■ **Document text**
Content starts

During the next three days, the lord's wife tempts Gawain to engage in an affair with her, but he virtuously refuses her, though also with great courtesy. On the third day, after her efforts to seduce him have once again failed, she offers him a magical green lace, which will protect him from all harm, including the Green Knight's beheading blow. Gawain, remembering that he must face the Green Knight at the Green Chapel the following morning, accepts the lace from her, and keeps it rather than giving it to his host when he returns from the hunt that evening, thus breaking his agreement.
The following morning, Gawain rides out to the Green Chapel, to find the Green Knight there, waiting for him. Gawain kneels before him, and the Green Knight delivers three axe-blows. The first Gawain flinches from; apologizing to the Green Knight, he holds his neck still the following two times. The second blow deliberately misses, and the third blow only grazes the back of Gawain's neck. The Green Knight then reveals that he and the lord of the castle were the same person, and that he was acting as he had done in order to test the virtues of Arthur's court, the lady acting in league with him when she had tempted Gawain as well. Gawain had passed all the tests except for keeping the green lace to himself, which was what the grazing of his neck with the third axe-blow was for, but the Green Knight views this in a forgiving manner, on the grounds that it was only natural for Gawain to wish to live.

Content ends

■ **Dataset excerpts**
Content starts

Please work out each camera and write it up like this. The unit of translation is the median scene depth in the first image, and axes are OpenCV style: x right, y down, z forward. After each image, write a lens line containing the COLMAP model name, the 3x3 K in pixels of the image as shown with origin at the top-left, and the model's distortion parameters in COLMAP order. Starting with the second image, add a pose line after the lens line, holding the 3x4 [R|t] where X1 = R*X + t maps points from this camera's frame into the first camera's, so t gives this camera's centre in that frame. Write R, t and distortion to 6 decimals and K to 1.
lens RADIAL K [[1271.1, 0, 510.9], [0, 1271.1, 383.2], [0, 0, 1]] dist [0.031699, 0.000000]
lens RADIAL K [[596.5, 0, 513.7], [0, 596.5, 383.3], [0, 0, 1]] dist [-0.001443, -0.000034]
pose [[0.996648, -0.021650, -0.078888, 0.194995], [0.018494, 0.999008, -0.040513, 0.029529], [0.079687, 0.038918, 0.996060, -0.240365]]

Content ends
Content starts

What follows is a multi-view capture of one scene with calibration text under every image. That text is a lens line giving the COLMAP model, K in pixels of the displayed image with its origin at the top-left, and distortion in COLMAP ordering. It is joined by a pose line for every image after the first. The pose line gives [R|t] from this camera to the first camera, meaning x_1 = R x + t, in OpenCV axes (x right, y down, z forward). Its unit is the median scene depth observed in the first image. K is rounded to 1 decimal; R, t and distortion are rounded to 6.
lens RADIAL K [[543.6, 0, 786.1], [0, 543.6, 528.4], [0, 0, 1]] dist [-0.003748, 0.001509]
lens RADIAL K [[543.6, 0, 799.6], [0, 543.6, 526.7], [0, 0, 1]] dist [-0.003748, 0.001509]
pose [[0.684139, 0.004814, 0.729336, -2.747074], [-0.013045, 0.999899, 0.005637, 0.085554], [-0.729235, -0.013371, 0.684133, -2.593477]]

Content ends

■ **Task instructions**
(1) According to the Gawain story summary, what does the green lace that the lord's wife offers protect against?
(2) Resume the Gawain story summary, picking up after its last sentence.
The data above come from a separate source.

■ **Responses in order**
(1) It protects against all harm, including the Green Knight's beheading blow.

(2)
Gawain feels ashamed of hiding the lace, however, and is much harder upon himself than the Green Knight is. He returns to Arthur's court and tells the king and his knights the entire story; impressed by his adventures, the other knights vow to henceforth wear belts of green lace in commemoration of Gawain's encounter with the Green Knight.
In the poem, the Green Knight, also named Sir Bercilak de Hautdesert, is portrayed as an agent of Morgan le Fay, which would suggest that in the original story, he was an ordinary human enchanted by her. The interpretation of the tale in the Gargoyles Universe, on the other hand, clearly opts for the Green Knight working under his own magical gifts as one of the Third Race.